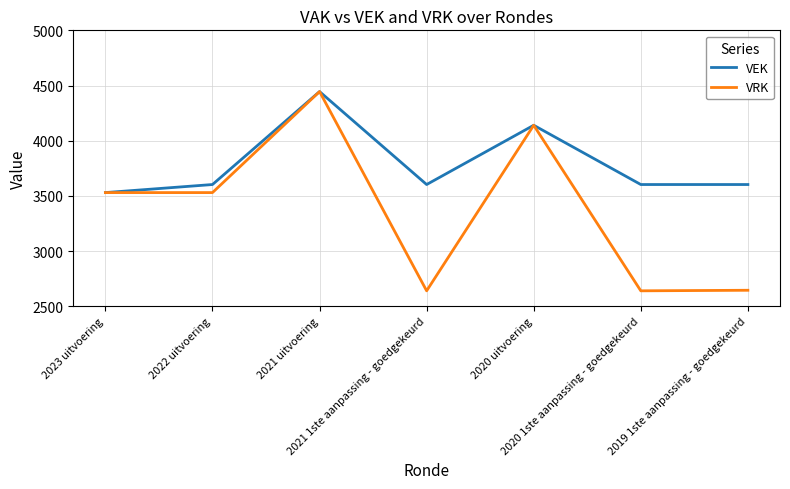

Which series has the largest total across all categories?

VEK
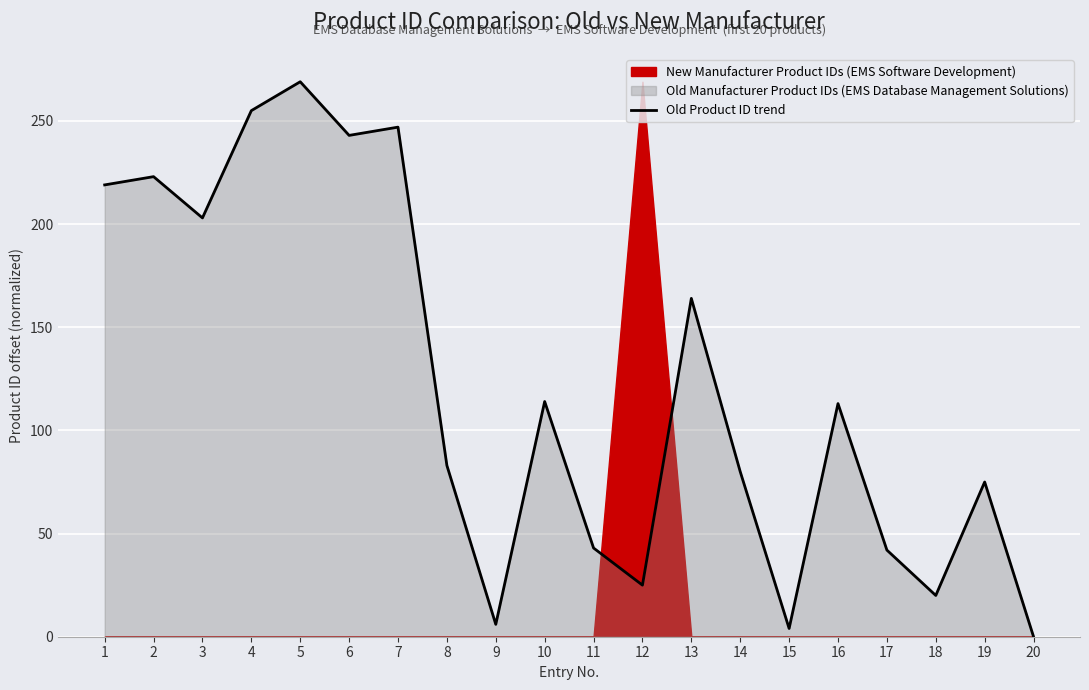

Which has a higher value, 15 or 14?

14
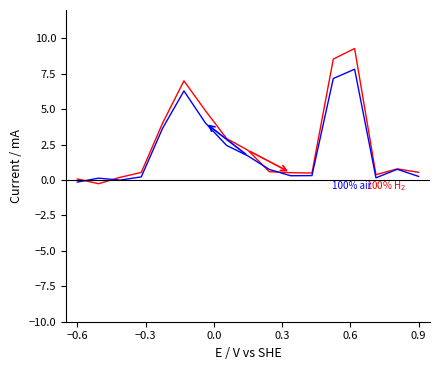

Does the chart have visible grid lines?

No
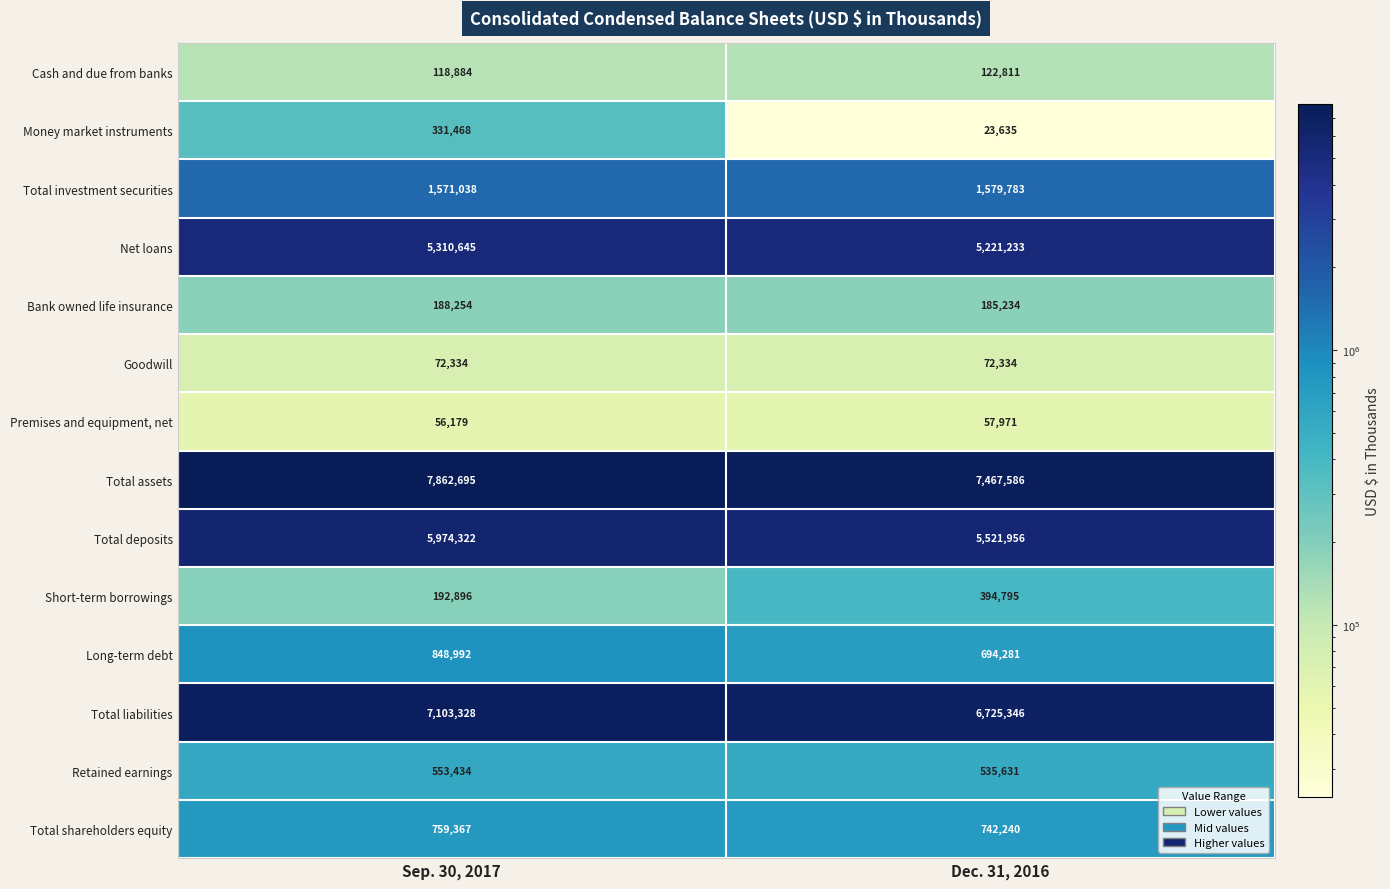

Which series has the largest total across all categories?

Total assets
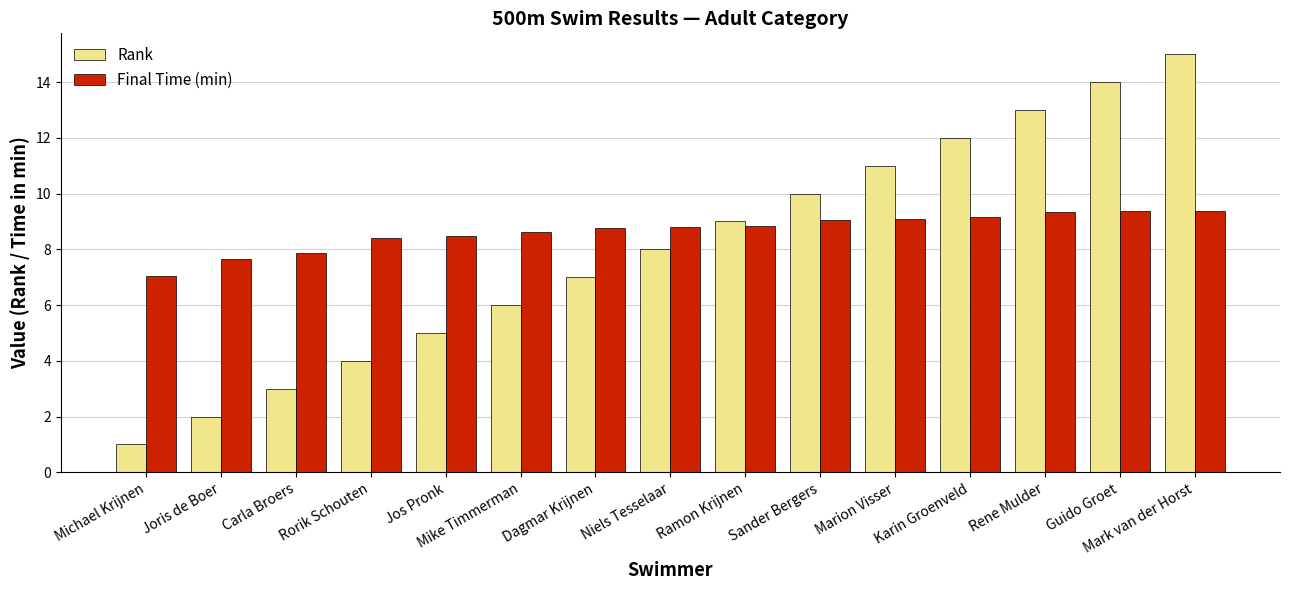

Are the bars horizontal?

No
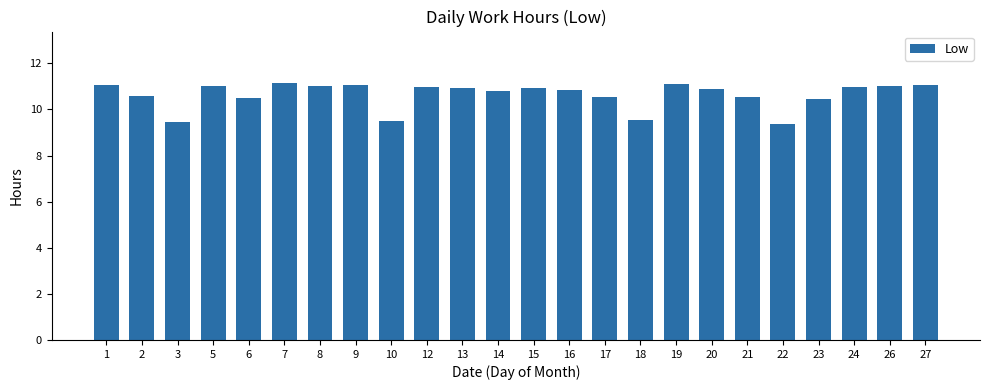

What is the minimum value shown in the chart?

9.4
--------------------
## EXERCISE DETAILS
Reproduce all of the material above word for word, leaving out the pictures.

## RESPONSE AREA
Which series has the largest total across all categories?

VEK

Which has a higher value, 15 or 14?

14

Does the chart have visible grid lines?

No

Which series has the largest total across all categories?

Total assets

Are the bars horizontal?

No

What is the minimum value shown in the chart?

9.4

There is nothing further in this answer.